### Exercise inputs ###

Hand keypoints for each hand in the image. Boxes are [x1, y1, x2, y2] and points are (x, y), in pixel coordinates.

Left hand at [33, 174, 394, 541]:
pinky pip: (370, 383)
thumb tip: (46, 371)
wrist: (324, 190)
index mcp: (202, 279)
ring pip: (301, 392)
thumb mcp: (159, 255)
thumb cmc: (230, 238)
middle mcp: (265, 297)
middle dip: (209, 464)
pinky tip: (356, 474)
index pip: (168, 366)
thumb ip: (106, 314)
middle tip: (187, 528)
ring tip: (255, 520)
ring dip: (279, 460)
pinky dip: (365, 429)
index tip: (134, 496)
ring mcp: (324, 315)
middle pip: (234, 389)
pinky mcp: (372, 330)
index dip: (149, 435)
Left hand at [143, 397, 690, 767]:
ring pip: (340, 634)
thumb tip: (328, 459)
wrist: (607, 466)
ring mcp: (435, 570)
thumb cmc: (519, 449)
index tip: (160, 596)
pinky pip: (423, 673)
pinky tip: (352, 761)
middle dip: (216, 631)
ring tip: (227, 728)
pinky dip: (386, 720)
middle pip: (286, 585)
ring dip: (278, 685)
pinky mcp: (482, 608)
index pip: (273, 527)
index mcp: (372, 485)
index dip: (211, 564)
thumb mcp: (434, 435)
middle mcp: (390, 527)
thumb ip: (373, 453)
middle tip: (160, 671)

###
### Exercise inputs ###

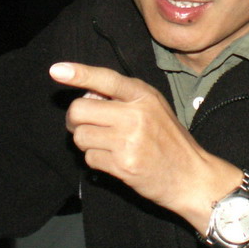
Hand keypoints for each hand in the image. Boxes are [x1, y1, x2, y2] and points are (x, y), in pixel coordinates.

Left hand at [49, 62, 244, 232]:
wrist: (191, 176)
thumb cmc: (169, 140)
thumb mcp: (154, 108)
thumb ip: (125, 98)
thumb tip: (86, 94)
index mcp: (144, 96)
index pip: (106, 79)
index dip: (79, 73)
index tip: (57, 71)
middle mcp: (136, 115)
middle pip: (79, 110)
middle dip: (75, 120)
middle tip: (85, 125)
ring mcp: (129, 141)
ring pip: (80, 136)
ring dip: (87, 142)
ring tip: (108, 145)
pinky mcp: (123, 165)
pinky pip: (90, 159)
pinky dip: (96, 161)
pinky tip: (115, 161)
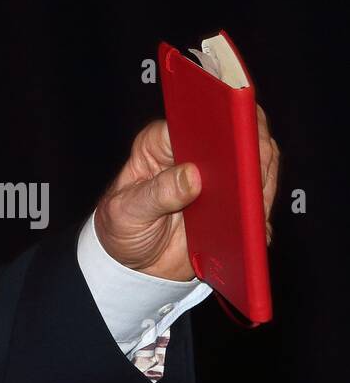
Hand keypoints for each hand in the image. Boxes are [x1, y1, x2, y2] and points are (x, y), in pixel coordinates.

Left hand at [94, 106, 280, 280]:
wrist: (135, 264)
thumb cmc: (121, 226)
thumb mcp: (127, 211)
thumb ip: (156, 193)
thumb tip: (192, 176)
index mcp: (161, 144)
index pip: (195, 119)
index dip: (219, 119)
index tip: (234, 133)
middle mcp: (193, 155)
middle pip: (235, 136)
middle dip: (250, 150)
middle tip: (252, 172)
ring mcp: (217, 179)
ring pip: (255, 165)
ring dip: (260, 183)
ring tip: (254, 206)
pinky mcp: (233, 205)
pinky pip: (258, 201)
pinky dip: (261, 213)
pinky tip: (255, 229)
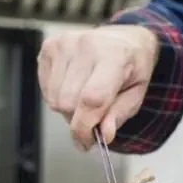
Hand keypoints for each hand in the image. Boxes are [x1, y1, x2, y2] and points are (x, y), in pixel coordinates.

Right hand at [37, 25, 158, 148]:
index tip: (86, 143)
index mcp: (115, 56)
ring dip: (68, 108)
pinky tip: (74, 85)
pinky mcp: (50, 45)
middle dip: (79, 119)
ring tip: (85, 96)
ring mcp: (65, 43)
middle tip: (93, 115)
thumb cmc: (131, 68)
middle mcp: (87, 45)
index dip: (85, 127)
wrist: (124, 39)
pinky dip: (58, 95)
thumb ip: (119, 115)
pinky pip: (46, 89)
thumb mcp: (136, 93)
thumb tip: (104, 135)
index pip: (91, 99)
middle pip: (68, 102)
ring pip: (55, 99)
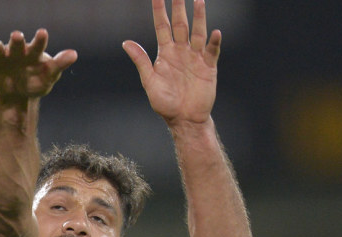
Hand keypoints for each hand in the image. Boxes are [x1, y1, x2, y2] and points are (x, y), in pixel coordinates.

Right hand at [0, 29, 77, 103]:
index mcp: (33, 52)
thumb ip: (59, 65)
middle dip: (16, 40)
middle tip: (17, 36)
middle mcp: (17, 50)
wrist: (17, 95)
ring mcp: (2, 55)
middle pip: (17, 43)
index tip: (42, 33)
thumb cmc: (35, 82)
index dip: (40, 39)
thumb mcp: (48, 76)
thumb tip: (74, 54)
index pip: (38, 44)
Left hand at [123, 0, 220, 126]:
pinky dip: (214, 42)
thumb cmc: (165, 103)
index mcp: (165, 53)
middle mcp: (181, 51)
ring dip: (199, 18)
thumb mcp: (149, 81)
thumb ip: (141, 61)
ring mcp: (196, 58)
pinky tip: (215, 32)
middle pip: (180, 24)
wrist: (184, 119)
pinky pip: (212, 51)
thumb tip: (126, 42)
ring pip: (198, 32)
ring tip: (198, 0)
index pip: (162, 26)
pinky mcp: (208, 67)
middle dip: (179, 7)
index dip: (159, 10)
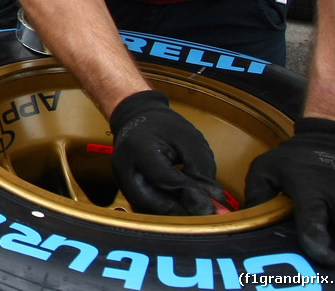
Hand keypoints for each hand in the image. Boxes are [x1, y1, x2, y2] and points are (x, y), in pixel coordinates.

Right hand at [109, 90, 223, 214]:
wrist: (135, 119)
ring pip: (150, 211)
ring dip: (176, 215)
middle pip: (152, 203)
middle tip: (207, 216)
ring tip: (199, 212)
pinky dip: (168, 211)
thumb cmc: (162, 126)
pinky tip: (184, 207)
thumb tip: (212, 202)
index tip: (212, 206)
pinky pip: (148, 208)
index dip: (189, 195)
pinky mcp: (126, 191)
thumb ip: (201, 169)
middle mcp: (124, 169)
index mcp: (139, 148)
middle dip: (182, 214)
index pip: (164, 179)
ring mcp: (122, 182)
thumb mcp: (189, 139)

###

Within the material above, transcribe exactly the lines that run from the line holding "middle dip: (216, 631)" through the line holding "middle tip: (160, 671)".

## [Response box]
middle dip: (216, 631)
ring tip: (227, 728)
pinky dip: (386, 720)
middle pip: (286, 585)
ring dip: (278, 685)
pinky mcp: (482, 608)
index pip: (273, 527)
index mcp: (372, 485)
index dip: (211, 564)
thumb mcp: (434, 435)
middle mcp: (390, 527)
thumb ip: (373, 453)
middle tip: (160, 671)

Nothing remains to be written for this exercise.